## Problemstellung
Beantworte anhand der Forumsdiskussion zum Dirt Fully diese Fragen:
1. Worum bittet JO im ersten Beitrag außer um die Auskunft, ob jemand das Dirt Fully fährt?
2. Warum ist Xiao beim Kauf noch unentschlossen?
3. Wie sollte sich das Rad laut JO aufgrund der Geometrie fahren?

## Ausgewählter Auszug
________________________

# DIRT fully



## *JO* (1. April 2004)

Hallo wollte mal wissen ob hier jamend das Dirt Fully fährt
und ob ihr vielleicht bilder habt ??
. . . .wann wir eigendlich die Alutech seite mal wieder erweitert ?
mfg JO


----------



## Maui (3. April 2004)

*JO* schrieb:
			
		

> Hallo wollte mal wissen ob hier jamend das Dirt Fully fährt
> und ob ihr vielleicht bilder habt ??
> . . . .wann wir eigendlich die Alutech seite mal wieder erweitert ?
> mfg JO



nö glotz da auch schon zum xtem mal drauf,
na dann halt eben nicht


----------



## MTB-News.de




----------



## Xiao (5. April 2004)

bin auch schon am überlegen ob ich mir des holl
aber man bekommt ja kaum infos wie des ding fahrt


----------



## *JO* (15. April 2004)

naja laut geom. sollte es sich ja wie ein HT fahren . . . müsste GEIL sein das ding
mfg JO


----------



## MO_Thor (18. April 2004)

*JO* schrieb:
			
		

> naja laut geom. sollte es sich ja wie ein HT fahren . . .


 
Ab wann kann man sich den Rahmen holen?


----------



## *JO* (18. April 2004)

MO_Thor schrieb:
			
		

> Ab wann kann man sich den Rahmen holen?

________________________

## Gezeigtes Material
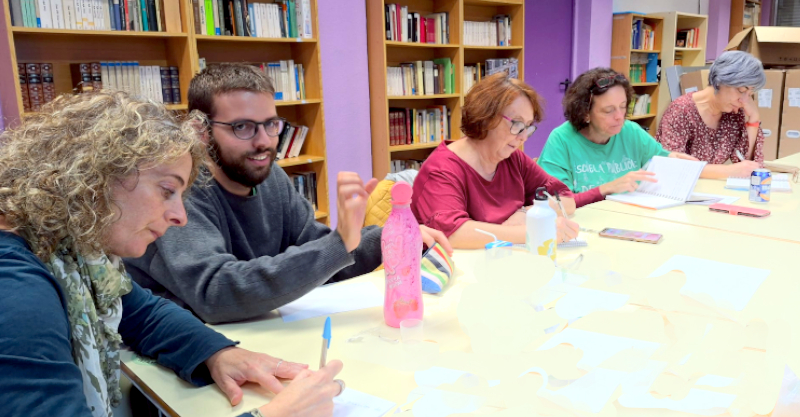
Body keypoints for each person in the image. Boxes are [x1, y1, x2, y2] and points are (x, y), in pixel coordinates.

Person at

________________________

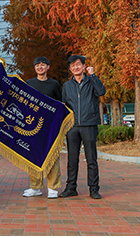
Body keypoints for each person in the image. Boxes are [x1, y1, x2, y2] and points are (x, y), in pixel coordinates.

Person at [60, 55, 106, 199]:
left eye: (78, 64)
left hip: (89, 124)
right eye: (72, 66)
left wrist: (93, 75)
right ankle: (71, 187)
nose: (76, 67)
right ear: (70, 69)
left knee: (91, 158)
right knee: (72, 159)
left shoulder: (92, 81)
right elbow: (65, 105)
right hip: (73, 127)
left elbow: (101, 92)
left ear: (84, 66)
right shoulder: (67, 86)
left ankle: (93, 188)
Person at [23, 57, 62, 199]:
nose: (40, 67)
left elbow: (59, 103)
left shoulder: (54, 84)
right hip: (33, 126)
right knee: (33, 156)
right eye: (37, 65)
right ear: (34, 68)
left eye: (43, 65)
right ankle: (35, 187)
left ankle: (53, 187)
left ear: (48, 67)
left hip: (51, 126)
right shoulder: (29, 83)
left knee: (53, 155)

________________________

## Lösung der Aufgabe
1. Er fragt, ob jemand Bilder davon hat.
2. Man bekommt kaum Informationen darüber, wie sich das Rad fährt.
3. Es sollte sich wie ein HT fahren.